Completed: 12/8/2021
An explanation of this piece of art
by Avi Rubin [age 16]
Introduction by Mom:
Since Avi has a brain injury from being acutely Lead poisoned at 7-months-old (with – among other impacts – his visual memory diagnosed as being in the 4th percentile when he was 7 years old) he uses computer tools like “text to speech” and “speech to text” for writing and reading narratives. In some way these tools are magical in what they allow him to do and in other ways they have a long way to go before they truly facilitate learning for people like Avi – with a diagnosed brain injury.
He is not yet able to read and write anywhere near grade level without assistance. His writing level (the mechanics of his writing – when writing by hand) is at about the 6th grade level – even though his level of comprehension and expression far exceeds his “official” grade level (which technically would be 11th grade/ high school.)
When information is presented using auditory tools (when Avi doesn’t have to struggle to read written text on a page) he understands concepts at the graduate-school level. Audiobooks are his best friend – but unfortunately most text books do not have an audiobook option. He is consciously and intentionally working on improving his reading and writing skills every day.
This is my final art project from my first college art class. The assignment was to do something about the human form or human nature.
I chose for the theme, the fact that there has been a lot of separation and uncooperativeness between the different scientific disciplines – and when they do work together, amazing discoveries are made — and how that is an analogy (in that, when not even the scientists can agree, it makes sense that there are deep cultural divides in our current system!

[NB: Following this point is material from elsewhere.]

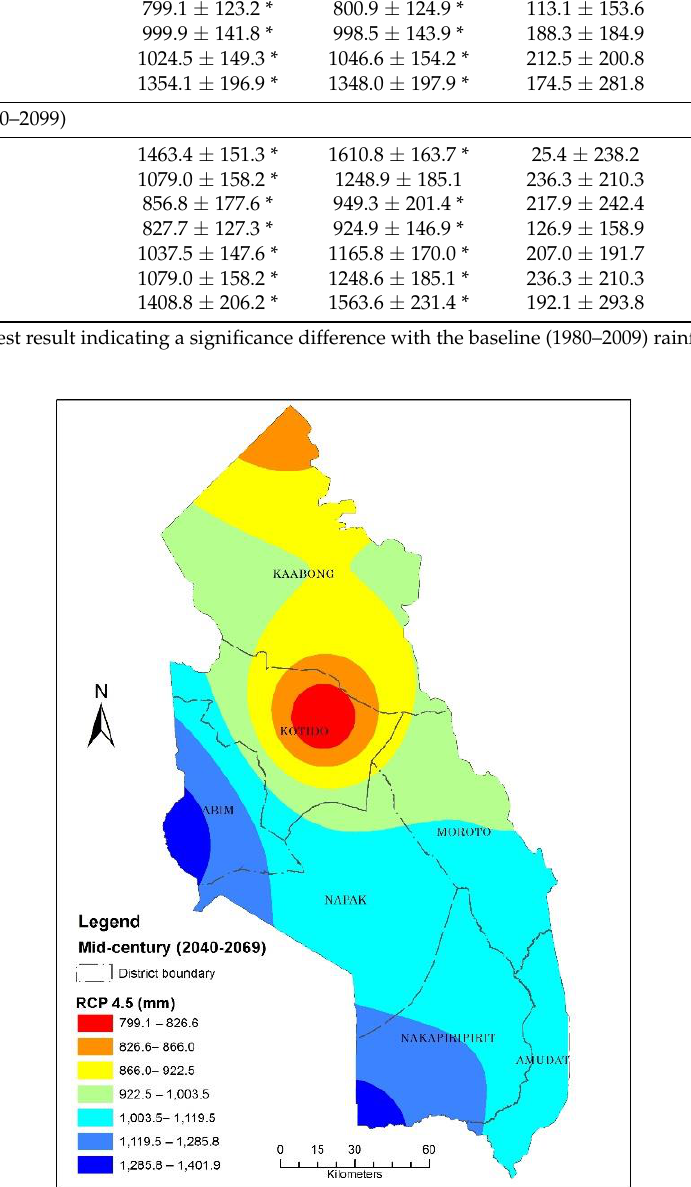
Table 4. Projected rainfall in Karamoja sub-region.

And generally, the theme is about different people cooperating and maintaining a “base civility”, common ground and humanity.
Each feature is as follows:
- We were assigned to include five different textures/shading techniques and three mediums
- Each hand contains a different texture technique – starting from the red hand, and moving clockwise:
- The red hand is cross-hatching
- The orange hand is stippling, using circles
- The yellow hand is cross-contour
- The green hand is invented texture
- The blue hand is negative space, and
- The purple hand is gradient
- In each of the sections there are two images devoted to three of the fundamental fields of study (in my opinion):
- Two mathematical theoretical images
- two macro cosmos images &
- two micro cosmos images
- Starting with what looks like a spaceship, we have the Voyager – one of the farthest spacecraft ever sent away from earth
- Moving clockwise, we have the Golden Record – a message for extraterrestrial life included on Voyager
- Then we have a Daphnia, which is a microorganism
- Then a human neuron
- Then the Mandelbrot set – a famous fractal
- Then a Tesseract (as rendered as a 2D representation of a 4D cube)
- The mediums included are:
- watercolor
- gel pen
- oil pastel
- sharpie &
- colored pencil.
I had a lot of fun with it. It was quite a long project – the hardest bit might’ve been the mathematics of drawing the hexagon (which I still got a little bit wrong, but I’m very glad that some people like it! Thank you!)
Marisa Plemer says
I thought this project was very good and deserves an “A” grade because it was detailed, thoughtful, intelligent, and artistic. Congratulations!
Tamara says
Thank you so much for commenting! I will share your comment with my son!
Tamara
BONNIE MARIE says
THIS IS ABSOLUTELY BRILLIANT, TOUCHING, AND RICH WITH SYMBOLISM! I AM SO GLAD I FOLLOWED THE FACEBOOK LINK TO THIS TREASURE! YOURS IS A MIND THAT WILL HEAL AND ADVANCE THIS PLANET AND ALL ITS INHABITANTS!
Tamara says
Oh I cannot wait to share your comment with him! Thank you Bonnie!